According to Le Monde, the sixth edition of Monumenta will take place in 2014 in the Grand Palais from May 5 to June 22. The news comes after reports earlier this year that the next iteration of Monumenta would be canceled due to budget cuts. The 2014 edition of Monumentacurated by Jean-Hubert Martin, who is responsible for the current Dali retrospective at the Centre Pompidou—will feature the Russian duo Ilya and Emilia Kabakov, who are reportedly constructing an immersive gorod, or city.
In Norway, many have been taken aback by the culture ministry’s recent treatment of the Office of Contemporary Art in Oslo. Jacquelyn Davis reported in Kunstkritikk that the new minister of culture, Hadia Tajik, unveiled a 2013 budget that rejected OCA’s request for around half a million dollars to present Edvard Munch alongside relevant contemporary artists at the upcoming Venice Biennale.
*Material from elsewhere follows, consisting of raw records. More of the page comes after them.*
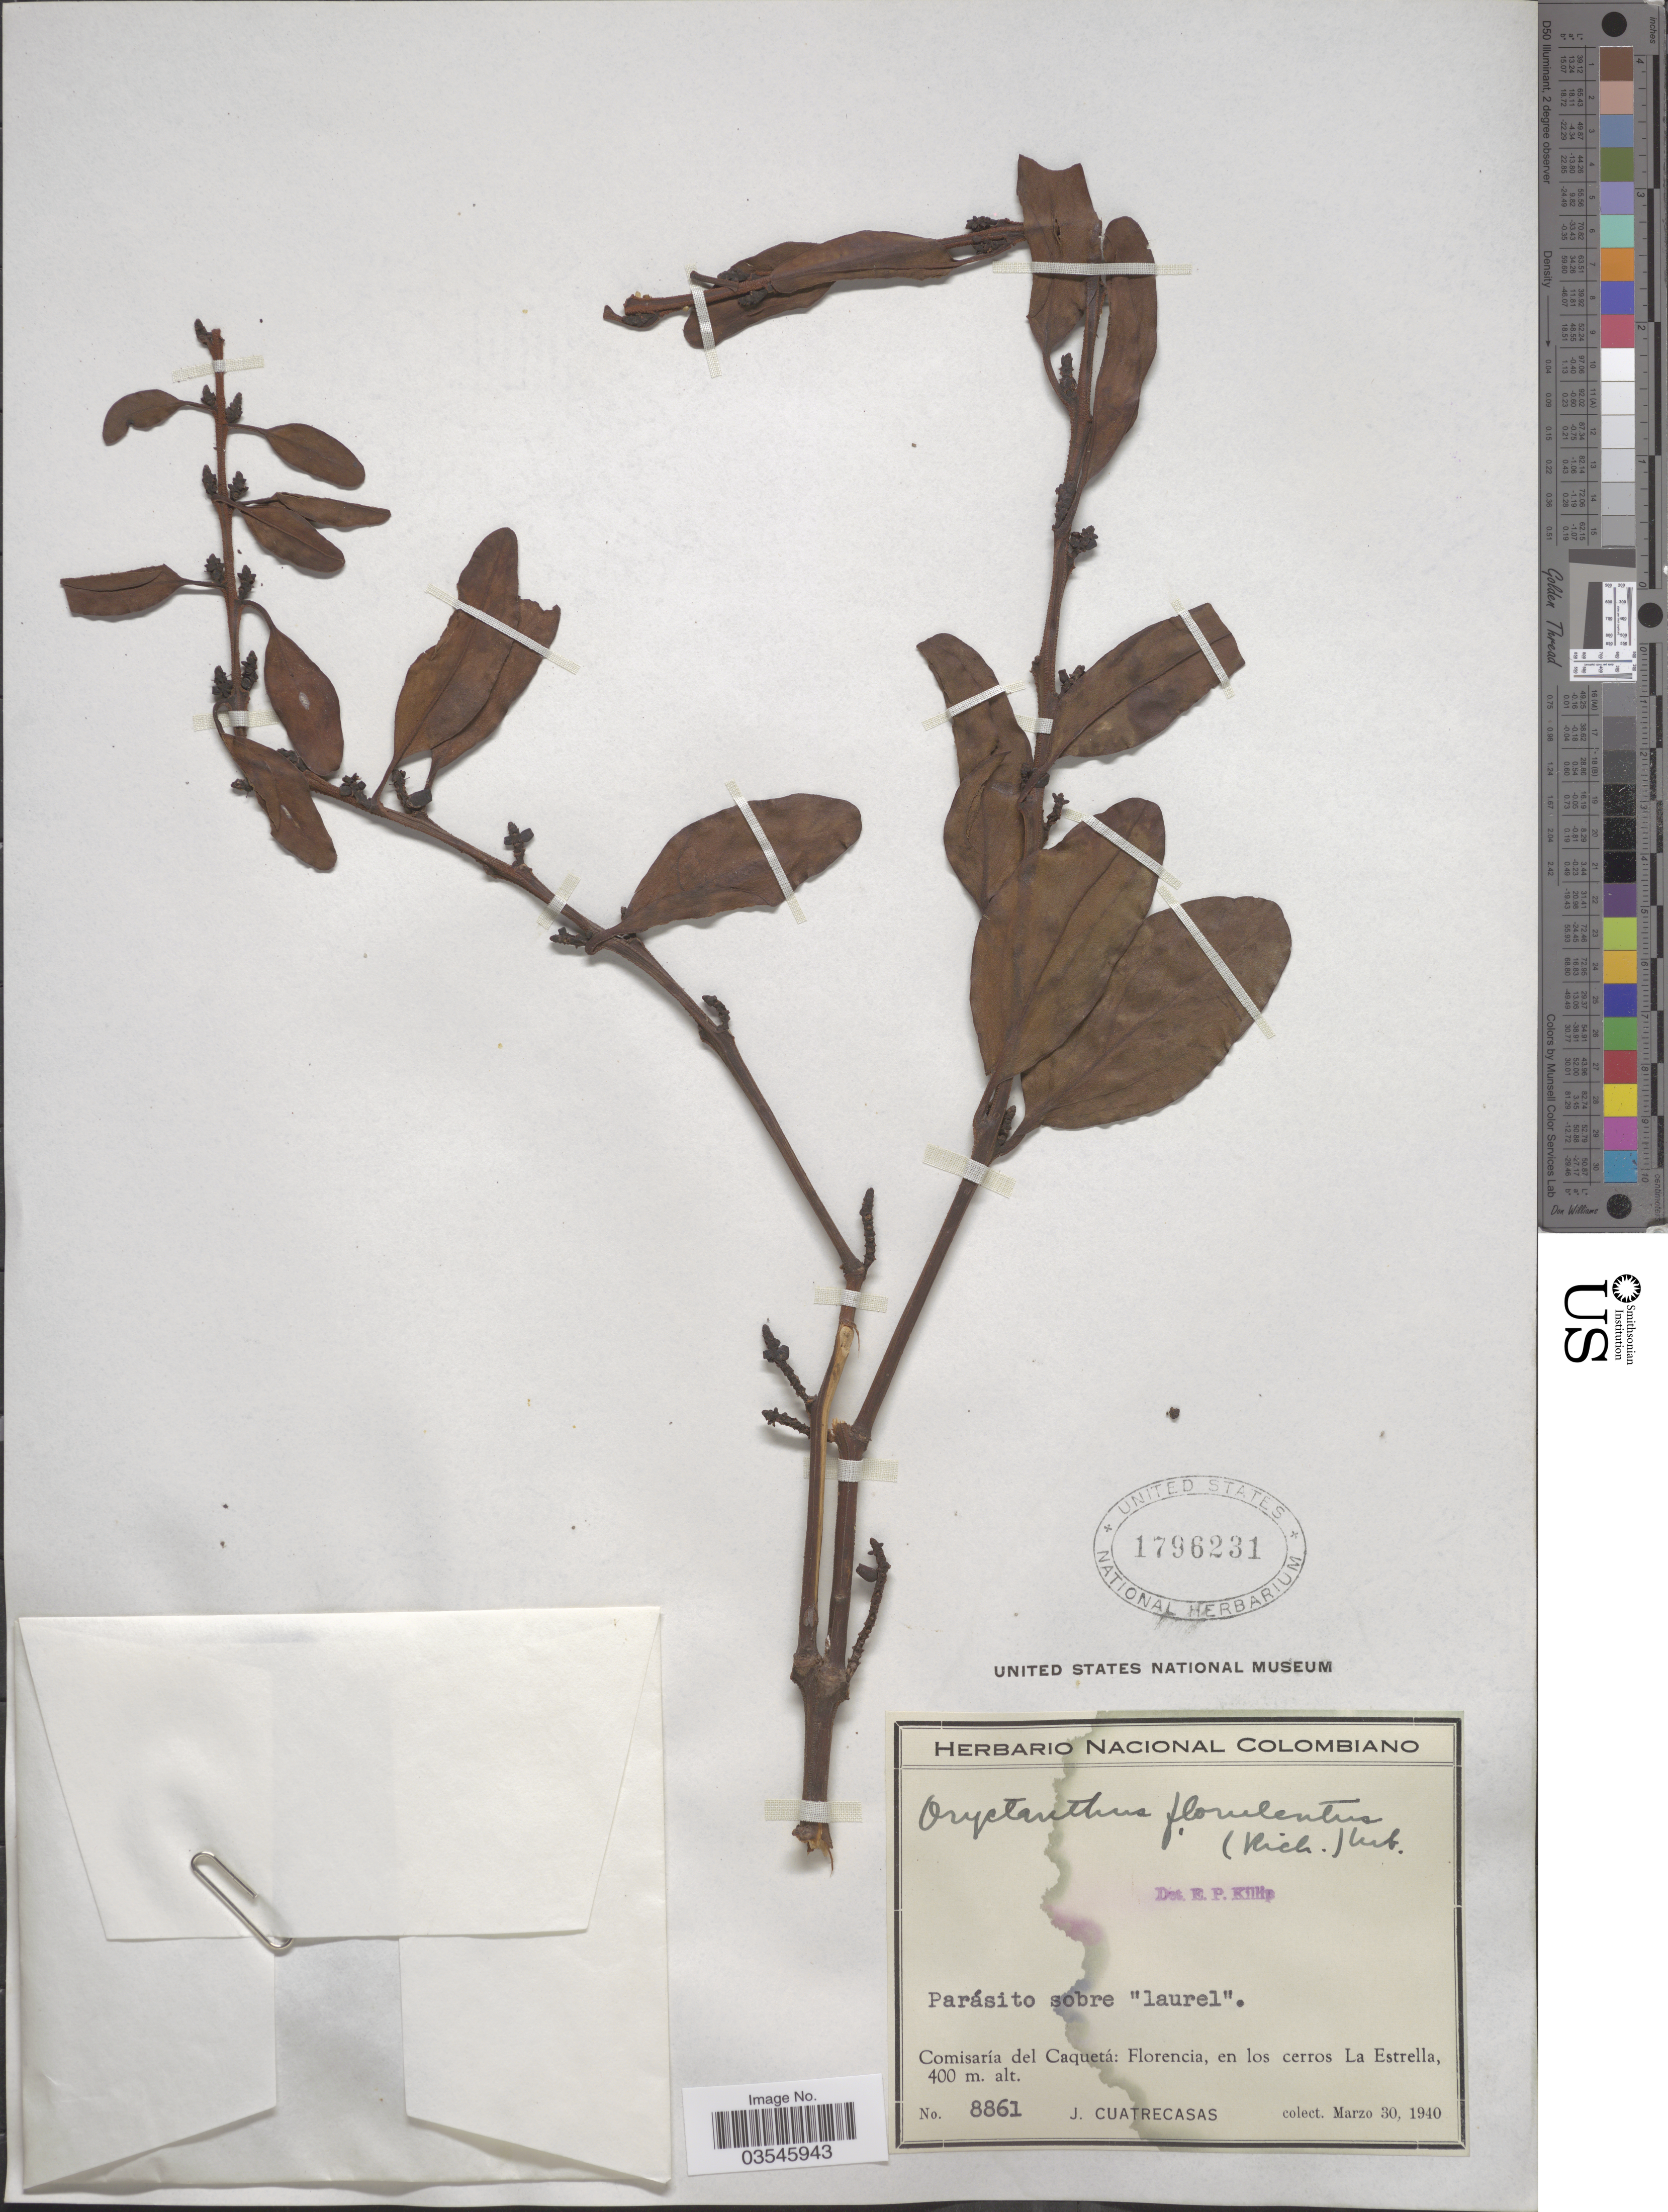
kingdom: Plantae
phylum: Tracheophyta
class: Magnoliopsida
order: Santalales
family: Loranthaceae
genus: Oryctanthus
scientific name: Oryctanthus florulentus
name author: (Rich.) Tiegh.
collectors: J. Cuatrecasas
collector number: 8861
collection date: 1940-03-30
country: Colombia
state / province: Caquetá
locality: Comisaría del Caquetá: Florencia, en los cerros La Estrella.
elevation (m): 400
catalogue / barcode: US 1796231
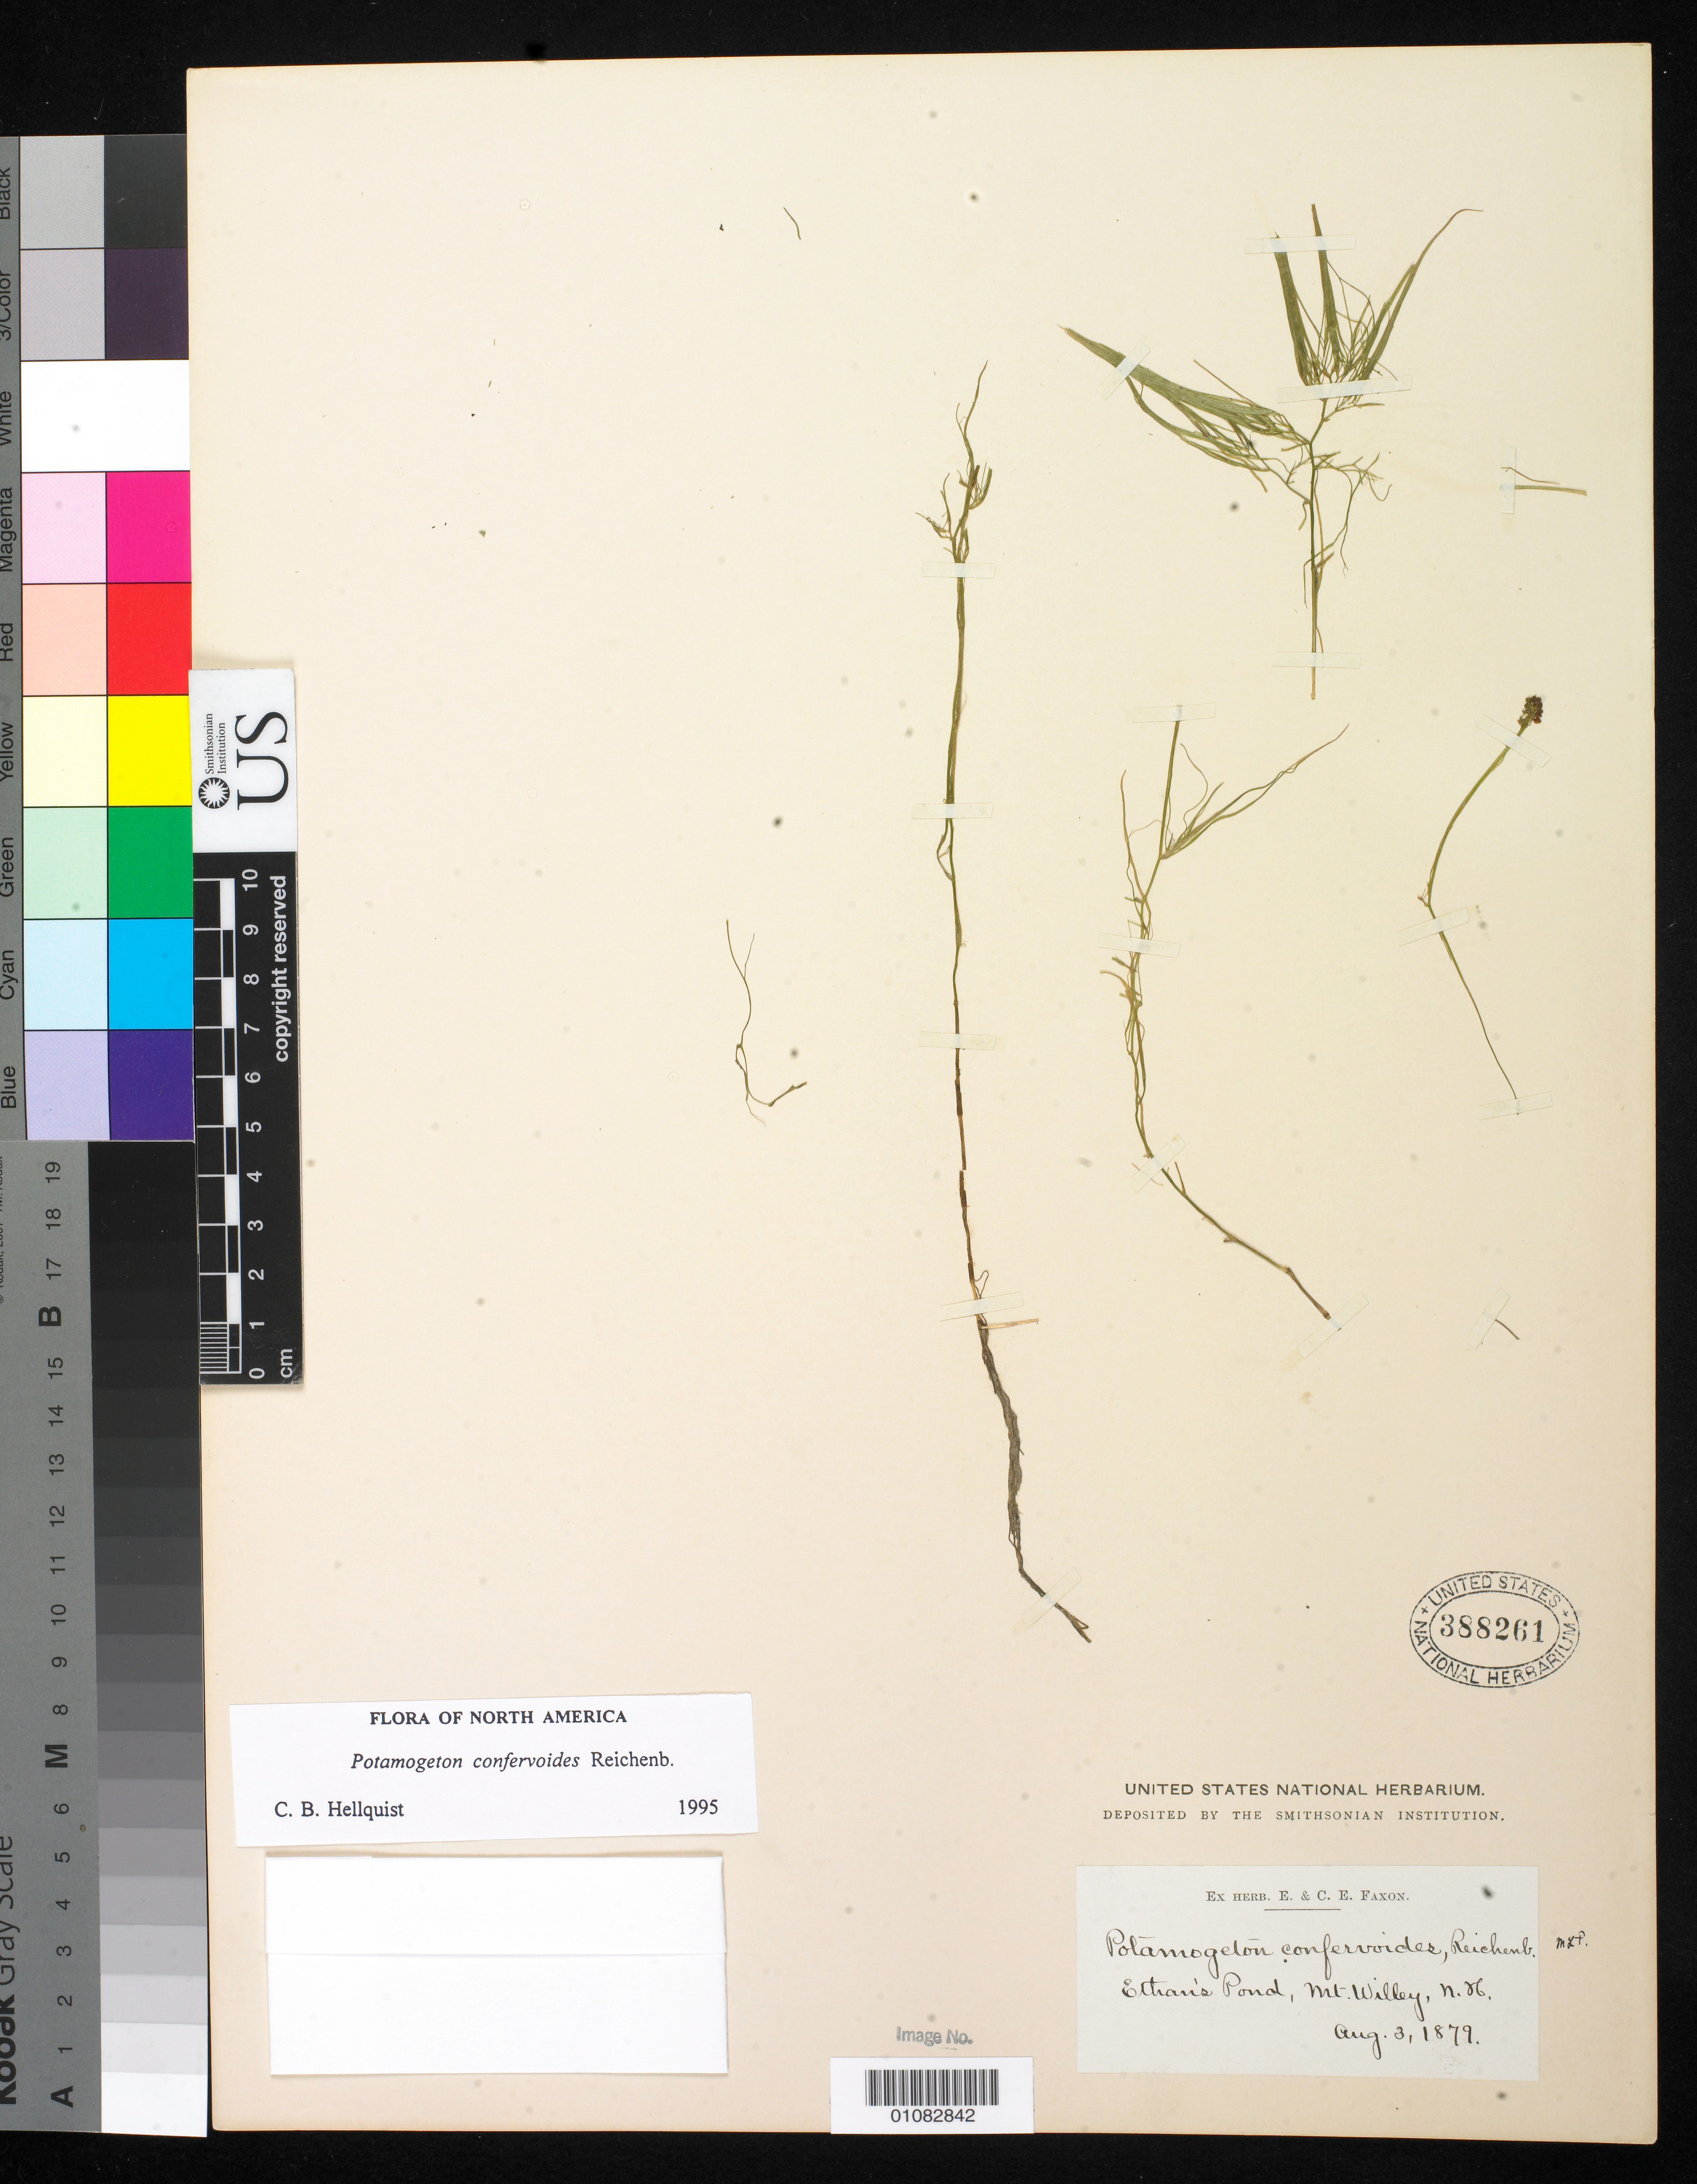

Tajik insisted that the OCA would have to come up with its own funding to move forward with its biennale plans. For years, OCA has warned that its means are insufficient to cover actual expenses, and has appealed for earmarked funding towards biennial participation. Now, in a new development, the culture ministry’s undersecretary, Kjersti Stenseng, has decided to sack OCA’s entire board for financial mismanagement, telling Aftenposten, “Confidence is now so poor that we feel that cooperation has become very difficult in this climate.” Stenseng added, “The board is up for election in February and we have announced that we want a new board.” Critic Jonas Ekeberg took the culture ministry to task, saying, “The ministry should not be blinded by partly petty criticism [of OCA] from a limited part of the art world. Instead, one should look . . . at what an amazing job OCA does for Norwegian art, as well as at the enormous importance of the Venice Biennale.” Some have accused the office of elitism. Others point out that the power struggle is due in part to the fact that the ministry is not familiar with the increased costs in Venice and does not understand the significance of the biennial.
The pages of Liberation contained an odd revelation about Salvador Dalí: He had once swindled Yoko Ono. Amanda Lear, Dalí’s muse, disclosed that the artist had said that Ono had purchased a piece of Dalí’s moustache hair for $10,000. He, however, had suspicions that she was a witch, and sent her hair that wasn’t his. Lear—who met the artist in 1965 when she was eighteen and he was sixty-one—said, “Dali loved defrauding people.”